▶ **MATERIAL SUPPLIED**:
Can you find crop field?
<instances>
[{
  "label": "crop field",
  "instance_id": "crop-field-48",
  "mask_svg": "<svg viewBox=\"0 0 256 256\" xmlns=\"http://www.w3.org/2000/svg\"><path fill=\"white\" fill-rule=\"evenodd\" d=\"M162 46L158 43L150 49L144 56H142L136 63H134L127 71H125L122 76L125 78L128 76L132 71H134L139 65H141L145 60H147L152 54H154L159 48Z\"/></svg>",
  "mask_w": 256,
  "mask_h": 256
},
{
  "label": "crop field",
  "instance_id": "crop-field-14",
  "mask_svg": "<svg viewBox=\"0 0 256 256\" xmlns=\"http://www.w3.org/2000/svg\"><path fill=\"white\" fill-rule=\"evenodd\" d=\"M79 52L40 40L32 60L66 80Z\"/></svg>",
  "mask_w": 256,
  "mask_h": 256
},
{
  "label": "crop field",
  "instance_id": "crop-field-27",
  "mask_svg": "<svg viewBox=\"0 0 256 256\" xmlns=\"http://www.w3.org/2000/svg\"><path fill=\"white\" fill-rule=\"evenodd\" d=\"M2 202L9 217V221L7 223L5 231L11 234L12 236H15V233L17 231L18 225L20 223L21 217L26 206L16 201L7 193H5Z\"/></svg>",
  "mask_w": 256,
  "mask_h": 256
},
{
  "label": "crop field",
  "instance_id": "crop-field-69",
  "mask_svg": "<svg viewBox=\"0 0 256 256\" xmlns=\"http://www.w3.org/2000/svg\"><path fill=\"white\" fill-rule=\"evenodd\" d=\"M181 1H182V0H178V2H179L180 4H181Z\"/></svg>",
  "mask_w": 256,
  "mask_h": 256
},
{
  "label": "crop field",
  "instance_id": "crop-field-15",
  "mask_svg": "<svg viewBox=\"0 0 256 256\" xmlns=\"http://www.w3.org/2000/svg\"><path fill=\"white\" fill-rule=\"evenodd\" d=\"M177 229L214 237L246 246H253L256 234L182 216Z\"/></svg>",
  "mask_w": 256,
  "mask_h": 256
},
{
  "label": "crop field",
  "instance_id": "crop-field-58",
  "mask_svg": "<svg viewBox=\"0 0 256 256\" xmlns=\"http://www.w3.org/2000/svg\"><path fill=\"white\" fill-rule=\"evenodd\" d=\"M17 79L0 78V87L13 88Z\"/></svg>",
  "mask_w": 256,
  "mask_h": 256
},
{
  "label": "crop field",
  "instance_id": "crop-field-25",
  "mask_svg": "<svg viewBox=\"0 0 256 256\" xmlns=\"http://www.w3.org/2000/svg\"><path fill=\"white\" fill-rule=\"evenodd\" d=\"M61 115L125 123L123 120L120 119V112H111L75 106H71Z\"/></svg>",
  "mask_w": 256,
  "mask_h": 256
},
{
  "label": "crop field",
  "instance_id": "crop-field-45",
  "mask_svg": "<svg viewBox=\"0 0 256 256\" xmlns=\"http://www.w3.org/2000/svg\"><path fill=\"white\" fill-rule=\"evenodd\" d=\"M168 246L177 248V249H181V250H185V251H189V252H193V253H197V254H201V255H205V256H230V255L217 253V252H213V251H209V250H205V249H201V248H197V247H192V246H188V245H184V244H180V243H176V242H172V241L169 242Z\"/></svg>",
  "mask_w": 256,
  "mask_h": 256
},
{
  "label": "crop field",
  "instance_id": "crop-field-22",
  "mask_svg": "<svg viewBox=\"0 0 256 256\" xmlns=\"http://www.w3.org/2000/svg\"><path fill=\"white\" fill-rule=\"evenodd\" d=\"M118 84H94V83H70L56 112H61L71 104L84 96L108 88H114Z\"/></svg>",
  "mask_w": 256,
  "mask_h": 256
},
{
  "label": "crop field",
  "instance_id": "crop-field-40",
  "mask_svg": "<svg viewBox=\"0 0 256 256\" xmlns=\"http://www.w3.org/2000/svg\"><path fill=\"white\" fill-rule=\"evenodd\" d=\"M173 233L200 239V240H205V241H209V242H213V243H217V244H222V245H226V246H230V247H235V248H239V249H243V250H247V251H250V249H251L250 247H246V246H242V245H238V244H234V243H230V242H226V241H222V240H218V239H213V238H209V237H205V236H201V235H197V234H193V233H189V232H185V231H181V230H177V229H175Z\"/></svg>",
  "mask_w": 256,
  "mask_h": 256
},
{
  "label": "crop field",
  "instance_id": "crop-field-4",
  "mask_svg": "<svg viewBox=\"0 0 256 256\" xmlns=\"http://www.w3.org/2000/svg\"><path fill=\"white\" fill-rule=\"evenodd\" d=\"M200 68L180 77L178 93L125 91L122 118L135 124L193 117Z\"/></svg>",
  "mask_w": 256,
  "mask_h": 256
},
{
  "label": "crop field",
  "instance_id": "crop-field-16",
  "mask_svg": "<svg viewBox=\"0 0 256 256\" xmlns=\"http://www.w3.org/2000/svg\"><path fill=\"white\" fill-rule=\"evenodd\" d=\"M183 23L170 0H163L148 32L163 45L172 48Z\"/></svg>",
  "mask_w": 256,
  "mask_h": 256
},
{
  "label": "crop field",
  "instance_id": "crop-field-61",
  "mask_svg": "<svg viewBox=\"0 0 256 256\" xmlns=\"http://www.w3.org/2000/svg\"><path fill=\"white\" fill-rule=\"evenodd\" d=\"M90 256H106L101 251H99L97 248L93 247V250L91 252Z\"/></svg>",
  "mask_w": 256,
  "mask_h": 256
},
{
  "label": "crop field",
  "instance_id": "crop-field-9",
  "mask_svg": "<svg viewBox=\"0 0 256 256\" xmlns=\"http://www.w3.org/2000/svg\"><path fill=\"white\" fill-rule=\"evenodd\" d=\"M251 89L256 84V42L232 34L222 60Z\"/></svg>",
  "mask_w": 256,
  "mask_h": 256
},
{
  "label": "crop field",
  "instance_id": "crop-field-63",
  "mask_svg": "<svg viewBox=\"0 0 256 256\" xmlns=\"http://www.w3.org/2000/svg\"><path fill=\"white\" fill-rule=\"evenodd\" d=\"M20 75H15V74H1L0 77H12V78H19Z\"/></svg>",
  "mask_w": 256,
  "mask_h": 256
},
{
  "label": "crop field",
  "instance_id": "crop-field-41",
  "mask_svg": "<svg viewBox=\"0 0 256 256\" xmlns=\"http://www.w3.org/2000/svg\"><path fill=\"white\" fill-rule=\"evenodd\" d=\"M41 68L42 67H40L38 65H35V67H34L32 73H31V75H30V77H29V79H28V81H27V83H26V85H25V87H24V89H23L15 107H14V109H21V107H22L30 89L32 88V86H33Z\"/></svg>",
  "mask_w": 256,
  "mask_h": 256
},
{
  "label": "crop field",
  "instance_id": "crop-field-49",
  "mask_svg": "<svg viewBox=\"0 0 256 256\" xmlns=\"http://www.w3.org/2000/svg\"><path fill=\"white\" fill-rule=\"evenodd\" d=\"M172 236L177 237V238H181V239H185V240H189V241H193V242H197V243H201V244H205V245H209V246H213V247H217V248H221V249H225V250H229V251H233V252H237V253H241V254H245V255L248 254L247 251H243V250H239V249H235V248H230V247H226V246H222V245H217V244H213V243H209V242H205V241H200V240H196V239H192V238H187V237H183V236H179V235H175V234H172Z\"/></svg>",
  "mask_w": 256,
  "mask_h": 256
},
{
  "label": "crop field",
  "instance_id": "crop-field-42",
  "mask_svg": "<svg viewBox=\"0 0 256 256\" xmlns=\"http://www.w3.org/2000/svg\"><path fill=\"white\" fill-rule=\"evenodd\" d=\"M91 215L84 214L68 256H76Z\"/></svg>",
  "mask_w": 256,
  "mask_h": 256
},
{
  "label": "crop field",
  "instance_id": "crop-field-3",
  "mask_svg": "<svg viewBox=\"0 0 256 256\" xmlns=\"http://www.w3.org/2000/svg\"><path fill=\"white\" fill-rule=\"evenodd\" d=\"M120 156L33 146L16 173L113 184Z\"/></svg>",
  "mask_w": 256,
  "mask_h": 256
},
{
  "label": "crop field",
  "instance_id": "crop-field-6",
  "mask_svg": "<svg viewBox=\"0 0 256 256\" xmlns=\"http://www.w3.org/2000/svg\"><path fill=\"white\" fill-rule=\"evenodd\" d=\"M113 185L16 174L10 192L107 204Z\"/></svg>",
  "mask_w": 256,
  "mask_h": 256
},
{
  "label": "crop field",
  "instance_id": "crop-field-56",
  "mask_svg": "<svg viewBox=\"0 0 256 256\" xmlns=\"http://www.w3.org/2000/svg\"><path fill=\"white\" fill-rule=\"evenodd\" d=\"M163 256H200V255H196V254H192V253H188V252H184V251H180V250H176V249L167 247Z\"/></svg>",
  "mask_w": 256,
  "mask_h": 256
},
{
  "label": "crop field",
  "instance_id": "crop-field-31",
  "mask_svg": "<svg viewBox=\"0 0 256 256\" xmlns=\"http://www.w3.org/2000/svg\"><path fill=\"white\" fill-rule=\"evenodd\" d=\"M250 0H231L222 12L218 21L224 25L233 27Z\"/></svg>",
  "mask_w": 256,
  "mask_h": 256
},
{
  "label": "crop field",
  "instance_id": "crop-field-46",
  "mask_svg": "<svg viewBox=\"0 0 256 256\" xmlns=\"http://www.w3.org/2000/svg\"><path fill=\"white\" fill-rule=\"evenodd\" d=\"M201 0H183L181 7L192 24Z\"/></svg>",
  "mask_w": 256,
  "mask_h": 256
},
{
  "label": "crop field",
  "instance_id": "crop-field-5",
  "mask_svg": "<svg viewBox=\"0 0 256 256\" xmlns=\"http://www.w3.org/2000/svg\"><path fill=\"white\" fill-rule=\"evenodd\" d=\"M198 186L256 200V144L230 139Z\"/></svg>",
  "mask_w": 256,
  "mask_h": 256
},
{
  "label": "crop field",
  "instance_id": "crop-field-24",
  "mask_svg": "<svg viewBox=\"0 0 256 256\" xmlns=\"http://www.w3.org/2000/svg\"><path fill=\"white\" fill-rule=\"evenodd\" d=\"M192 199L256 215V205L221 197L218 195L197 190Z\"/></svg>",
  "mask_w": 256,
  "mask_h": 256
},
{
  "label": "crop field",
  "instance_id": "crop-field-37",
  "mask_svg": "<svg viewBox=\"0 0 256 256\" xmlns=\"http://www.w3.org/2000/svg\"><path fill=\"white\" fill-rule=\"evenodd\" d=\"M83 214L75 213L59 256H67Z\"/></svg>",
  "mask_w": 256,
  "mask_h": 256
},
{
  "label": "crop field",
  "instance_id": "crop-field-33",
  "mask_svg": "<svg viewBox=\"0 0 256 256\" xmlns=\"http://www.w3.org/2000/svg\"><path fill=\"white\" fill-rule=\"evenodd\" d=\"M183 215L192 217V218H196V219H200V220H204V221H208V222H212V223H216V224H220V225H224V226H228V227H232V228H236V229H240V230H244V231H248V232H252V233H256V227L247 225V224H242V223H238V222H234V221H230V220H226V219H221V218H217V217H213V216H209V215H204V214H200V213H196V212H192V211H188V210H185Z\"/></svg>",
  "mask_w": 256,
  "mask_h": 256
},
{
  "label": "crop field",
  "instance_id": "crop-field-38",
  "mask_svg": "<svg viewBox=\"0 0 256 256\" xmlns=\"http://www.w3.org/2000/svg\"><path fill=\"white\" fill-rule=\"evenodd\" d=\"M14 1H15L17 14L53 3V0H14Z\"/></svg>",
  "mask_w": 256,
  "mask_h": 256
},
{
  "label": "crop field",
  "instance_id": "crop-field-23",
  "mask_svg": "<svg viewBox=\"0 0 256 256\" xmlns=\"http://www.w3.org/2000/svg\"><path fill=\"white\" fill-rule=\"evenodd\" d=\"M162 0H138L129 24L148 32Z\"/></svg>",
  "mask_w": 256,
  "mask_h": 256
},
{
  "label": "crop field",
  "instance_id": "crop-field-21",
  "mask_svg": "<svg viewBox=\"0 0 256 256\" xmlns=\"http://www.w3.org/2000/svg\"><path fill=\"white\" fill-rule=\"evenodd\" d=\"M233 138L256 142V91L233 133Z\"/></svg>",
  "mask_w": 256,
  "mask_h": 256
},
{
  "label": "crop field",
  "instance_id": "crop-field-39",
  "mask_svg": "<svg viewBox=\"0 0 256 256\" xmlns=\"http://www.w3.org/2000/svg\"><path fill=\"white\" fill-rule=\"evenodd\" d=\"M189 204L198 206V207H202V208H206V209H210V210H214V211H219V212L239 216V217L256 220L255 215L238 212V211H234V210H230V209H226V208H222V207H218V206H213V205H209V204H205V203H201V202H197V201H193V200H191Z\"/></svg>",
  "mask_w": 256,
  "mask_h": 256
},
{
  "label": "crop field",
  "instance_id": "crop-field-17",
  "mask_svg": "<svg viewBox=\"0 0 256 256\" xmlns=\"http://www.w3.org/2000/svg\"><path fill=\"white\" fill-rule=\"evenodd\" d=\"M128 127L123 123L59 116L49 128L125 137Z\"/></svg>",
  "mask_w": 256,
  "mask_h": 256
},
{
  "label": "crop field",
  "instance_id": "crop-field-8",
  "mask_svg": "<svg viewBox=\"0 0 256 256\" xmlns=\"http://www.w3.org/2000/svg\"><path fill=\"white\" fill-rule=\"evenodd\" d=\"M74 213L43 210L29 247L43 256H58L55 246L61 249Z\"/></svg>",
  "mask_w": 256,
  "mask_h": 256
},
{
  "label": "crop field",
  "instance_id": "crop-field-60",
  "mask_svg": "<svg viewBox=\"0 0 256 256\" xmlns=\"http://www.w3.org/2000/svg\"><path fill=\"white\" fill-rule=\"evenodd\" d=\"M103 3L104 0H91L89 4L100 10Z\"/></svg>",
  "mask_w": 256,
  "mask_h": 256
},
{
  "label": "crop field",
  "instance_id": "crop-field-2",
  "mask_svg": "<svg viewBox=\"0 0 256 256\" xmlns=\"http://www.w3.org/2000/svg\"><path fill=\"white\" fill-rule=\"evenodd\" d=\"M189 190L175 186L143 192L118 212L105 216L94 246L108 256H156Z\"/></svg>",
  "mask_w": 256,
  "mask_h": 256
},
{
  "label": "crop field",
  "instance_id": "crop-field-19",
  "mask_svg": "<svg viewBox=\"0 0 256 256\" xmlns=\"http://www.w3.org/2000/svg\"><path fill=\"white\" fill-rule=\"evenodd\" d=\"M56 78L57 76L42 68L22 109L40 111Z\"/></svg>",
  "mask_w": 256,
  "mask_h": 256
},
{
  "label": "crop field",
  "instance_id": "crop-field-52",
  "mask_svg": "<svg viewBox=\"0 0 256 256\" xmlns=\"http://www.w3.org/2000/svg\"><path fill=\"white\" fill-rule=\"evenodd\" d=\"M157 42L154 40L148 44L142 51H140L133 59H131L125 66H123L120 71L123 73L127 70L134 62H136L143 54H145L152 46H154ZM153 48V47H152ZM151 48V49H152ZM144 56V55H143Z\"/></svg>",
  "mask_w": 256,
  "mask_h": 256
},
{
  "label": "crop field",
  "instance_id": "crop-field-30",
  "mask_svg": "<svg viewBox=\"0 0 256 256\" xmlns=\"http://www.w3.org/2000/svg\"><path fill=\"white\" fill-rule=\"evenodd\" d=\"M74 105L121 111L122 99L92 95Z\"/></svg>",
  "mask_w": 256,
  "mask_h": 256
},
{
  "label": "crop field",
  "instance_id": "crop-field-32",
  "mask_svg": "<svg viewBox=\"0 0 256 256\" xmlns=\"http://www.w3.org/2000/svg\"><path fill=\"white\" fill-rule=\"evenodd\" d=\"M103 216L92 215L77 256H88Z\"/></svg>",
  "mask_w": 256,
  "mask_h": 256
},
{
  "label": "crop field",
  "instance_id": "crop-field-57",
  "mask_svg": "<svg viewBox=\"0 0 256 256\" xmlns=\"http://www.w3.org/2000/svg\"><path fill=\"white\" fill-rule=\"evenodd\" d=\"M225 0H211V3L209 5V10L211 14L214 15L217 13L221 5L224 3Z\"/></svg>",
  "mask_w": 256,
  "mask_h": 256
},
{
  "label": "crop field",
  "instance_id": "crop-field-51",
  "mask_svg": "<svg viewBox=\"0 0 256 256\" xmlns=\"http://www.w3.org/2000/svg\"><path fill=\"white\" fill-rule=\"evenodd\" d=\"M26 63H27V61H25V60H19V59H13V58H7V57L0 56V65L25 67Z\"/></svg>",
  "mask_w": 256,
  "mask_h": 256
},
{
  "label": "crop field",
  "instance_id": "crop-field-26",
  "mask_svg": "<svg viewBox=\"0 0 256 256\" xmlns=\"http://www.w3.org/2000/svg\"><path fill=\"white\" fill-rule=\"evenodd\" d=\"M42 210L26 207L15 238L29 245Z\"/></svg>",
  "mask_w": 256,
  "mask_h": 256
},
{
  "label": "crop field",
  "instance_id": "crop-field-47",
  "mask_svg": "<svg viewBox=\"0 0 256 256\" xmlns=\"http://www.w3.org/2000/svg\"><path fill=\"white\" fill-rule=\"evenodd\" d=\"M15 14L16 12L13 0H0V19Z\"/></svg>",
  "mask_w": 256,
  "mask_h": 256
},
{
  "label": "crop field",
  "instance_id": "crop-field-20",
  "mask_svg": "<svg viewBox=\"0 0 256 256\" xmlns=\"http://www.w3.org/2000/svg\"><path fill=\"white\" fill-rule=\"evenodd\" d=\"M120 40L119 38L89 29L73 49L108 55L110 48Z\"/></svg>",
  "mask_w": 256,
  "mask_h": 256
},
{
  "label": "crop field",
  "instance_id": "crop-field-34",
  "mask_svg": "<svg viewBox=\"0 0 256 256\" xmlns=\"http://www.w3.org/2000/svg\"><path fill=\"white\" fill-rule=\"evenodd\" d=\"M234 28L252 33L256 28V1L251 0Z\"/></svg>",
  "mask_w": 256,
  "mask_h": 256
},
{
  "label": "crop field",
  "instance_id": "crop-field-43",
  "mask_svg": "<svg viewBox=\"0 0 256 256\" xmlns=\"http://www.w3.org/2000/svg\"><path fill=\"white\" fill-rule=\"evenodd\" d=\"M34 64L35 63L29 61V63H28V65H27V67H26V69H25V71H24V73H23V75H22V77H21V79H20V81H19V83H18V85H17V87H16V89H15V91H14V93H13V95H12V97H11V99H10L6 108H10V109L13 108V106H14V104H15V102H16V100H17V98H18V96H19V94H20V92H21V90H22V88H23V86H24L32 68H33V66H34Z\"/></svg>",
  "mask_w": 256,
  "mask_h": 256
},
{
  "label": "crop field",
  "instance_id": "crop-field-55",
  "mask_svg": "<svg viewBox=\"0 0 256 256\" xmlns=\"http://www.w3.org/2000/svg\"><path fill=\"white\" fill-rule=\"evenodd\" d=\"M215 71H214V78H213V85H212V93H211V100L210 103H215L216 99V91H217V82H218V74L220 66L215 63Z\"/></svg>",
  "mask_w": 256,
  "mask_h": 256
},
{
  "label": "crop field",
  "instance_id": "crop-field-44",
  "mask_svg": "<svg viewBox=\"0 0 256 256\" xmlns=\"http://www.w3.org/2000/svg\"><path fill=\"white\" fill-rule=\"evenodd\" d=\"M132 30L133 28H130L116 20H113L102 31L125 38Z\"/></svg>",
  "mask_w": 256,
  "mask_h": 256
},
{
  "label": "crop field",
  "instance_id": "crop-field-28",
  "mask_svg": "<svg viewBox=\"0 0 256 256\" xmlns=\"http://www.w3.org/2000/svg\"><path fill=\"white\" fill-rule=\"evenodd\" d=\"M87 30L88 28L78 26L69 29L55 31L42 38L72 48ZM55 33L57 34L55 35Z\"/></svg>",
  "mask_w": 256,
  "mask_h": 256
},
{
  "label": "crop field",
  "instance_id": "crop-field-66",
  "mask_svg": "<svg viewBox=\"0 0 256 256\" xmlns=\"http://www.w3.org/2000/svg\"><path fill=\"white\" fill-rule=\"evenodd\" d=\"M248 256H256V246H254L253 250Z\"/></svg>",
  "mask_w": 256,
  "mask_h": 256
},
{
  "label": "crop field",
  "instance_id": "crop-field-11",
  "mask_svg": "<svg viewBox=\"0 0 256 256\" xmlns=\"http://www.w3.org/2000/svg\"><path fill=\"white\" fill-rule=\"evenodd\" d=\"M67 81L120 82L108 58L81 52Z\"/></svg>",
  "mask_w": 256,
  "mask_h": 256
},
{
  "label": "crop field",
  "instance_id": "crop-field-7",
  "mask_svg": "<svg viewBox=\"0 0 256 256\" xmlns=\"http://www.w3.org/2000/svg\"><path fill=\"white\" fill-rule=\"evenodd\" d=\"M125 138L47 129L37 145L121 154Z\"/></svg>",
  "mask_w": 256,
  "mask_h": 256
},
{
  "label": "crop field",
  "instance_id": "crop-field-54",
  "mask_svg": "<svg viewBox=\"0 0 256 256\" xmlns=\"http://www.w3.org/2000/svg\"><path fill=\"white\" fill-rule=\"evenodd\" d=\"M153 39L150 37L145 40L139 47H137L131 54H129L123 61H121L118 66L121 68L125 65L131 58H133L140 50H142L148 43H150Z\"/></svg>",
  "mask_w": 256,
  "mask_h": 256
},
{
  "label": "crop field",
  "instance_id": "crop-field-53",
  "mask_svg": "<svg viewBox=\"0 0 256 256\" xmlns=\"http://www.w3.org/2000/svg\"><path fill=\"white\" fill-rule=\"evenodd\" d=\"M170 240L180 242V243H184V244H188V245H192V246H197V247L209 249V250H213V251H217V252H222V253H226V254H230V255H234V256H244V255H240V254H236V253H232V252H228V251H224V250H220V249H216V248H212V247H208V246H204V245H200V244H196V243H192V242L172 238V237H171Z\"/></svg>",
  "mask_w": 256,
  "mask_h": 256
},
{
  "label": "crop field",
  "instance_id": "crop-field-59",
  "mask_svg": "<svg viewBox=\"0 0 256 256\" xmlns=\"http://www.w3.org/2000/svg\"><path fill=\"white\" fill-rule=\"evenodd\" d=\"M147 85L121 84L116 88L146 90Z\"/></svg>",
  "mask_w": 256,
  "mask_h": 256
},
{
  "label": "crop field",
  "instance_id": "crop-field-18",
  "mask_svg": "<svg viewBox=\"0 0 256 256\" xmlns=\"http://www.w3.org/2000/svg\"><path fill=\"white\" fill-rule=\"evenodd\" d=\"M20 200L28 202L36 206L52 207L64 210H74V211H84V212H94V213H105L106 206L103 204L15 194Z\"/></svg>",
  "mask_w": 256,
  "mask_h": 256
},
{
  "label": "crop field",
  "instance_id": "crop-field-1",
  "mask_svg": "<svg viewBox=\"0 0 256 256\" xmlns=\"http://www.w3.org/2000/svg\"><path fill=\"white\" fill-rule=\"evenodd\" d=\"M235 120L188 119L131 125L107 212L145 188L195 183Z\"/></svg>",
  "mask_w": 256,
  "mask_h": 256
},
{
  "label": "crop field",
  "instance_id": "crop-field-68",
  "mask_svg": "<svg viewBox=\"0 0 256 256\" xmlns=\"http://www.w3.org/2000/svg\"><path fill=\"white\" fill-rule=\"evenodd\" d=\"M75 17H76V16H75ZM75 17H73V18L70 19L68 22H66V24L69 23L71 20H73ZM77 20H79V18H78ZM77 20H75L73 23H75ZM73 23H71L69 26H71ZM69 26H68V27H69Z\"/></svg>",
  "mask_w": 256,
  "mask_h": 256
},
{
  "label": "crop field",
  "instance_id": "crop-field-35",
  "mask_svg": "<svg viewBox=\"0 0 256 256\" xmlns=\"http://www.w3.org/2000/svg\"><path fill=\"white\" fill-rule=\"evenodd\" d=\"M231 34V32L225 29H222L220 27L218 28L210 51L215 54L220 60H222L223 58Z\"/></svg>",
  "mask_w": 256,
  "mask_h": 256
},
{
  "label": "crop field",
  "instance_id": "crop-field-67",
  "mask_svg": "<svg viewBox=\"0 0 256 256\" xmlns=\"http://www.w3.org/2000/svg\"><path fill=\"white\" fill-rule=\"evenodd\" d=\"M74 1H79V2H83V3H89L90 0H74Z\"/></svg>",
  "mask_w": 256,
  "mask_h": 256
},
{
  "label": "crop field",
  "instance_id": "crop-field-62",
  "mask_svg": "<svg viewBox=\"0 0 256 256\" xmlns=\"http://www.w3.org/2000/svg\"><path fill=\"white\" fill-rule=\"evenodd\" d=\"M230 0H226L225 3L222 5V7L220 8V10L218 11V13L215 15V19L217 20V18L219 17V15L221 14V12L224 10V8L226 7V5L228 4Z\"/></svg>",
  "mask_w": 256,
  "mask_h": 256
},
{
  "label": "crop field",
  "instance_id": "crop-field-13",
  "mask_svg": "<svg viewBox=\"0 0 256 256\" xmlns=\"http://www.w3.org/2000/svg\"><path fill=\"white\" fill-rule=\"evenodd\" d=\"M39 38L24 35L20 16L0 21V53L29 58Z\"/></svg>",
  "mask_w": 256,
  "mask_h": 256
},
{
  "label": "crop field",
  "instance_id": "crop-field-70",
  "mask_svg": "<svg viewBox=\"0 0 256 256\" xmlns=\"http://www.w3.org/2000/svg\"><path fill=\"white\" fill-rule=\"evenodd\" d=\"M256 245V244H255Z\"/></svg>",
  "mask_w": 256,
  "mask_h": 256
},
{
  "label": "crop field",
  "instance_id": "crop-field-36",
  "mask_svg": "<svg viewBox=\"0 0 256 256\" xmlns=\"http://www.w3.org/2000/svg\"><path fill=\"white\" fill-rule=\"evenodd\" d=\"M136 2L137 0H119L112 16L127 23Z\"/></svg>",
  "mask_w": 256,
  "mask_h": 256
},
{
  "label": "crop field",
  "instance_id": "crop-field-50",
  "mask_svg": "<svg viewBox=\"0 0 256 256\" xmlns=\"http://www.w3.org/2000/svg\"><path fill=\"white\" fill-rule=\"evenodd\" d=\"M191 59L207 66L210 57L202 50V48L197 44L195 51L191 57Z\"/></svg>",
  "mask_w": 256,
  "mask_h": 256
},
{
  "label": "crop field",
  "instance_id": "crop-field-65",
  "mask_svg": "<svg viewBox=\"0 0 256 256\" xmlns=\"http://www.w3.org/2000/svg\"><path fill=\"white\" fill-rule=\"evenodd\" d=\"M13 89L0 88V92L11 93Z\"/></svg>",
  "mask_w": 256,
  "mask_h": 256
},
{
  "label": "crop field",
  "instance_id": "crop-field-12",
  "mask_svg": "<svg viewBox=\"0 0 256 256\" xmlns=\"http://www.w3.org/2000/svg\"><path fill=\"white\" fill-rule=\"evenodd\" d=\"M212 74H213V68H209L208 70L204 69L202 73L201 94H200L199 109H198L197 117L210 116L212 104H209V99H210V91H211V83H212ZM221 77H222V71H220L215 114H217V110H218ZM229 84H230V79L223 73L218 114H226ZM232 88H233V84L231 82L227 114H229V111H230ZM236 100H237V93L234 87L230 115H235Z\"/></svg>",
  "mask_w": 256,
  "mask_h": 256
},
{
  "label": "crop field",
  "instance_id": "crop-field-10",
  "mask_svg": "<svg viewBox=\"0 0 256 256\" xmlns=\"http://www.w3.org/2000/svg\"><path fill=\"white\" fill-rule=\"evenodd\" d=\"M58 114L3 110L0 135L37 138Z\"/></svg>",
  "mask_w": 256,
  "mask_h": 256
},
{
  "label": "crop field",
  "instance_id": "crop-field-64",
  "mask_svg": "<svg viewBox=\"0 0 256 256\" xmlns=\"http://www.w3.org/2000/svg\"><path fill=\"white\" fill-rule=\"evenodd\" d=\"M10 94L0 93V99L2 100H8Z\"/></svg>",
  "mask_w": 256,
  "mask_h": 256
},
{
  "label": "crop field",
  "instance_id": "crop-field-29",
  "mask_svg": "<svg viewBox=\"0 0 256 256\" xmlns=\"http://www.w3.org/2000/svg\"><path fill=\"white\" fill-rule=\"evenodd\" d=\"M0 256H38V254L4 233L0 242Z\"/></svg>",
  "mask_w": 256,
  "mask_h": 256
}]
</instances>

▶ **INSTRUCTION**: Copy the records word for word, from their first line through the line containing "202L9 217V221L7 223L5", including both of those lines.

▶ **RESULT FOR THIS EXERCISE**:
Can you find crop field?
<instances>
[{
  "label": "crop field",
  "instance_id": "crop-field-48",
  "mask_svg": "<svg viewBox=\"0 0 256 256\" xmlns=\"http://www.w3.org/2000/svg\"><path fill=\"white\" fill-rule=\"evenodd\" d=\"M162 46L158 43L150 49L144 56H142L136 63H134L127 71H125L122 76L125 78L128 76L132 71H134L139 65H141L145 60H147L152 54H154L159 48Z\"/></svg>",
  "mask_w": 256,
  "mask_h": 256
},
{
  "label": "crop field",
  "instance_id": "crop-field-14",
  "mask_svg": "<svg viewBox=\"0 0 256 256\" xmlns=\"http://www.w3.org/2000/svg\"><path fill=\"white\" fill-rule=\"evenodd\" d=\"M79 52L40 40L32 60L66 80Z\"/></svg>",
  "mask_w": 256,
  "mask_h": 256
},
{
  "label": "crop field",
  "instance_id": "crop-field-27",
  "mask_svg": "<svg viewBox=\"0 0 256 256\" xmlns=\"http://www.w3.org/2000/svg\"><path fill=\"white\" fill-rule=\"evenodd\" d=\"M2 202L9 217V221L7 223L5 231L11 234L12 236H15V233L17 231L18 225L20 223L21 217L26 206L16 201L7 193H5Z\"/></svg>",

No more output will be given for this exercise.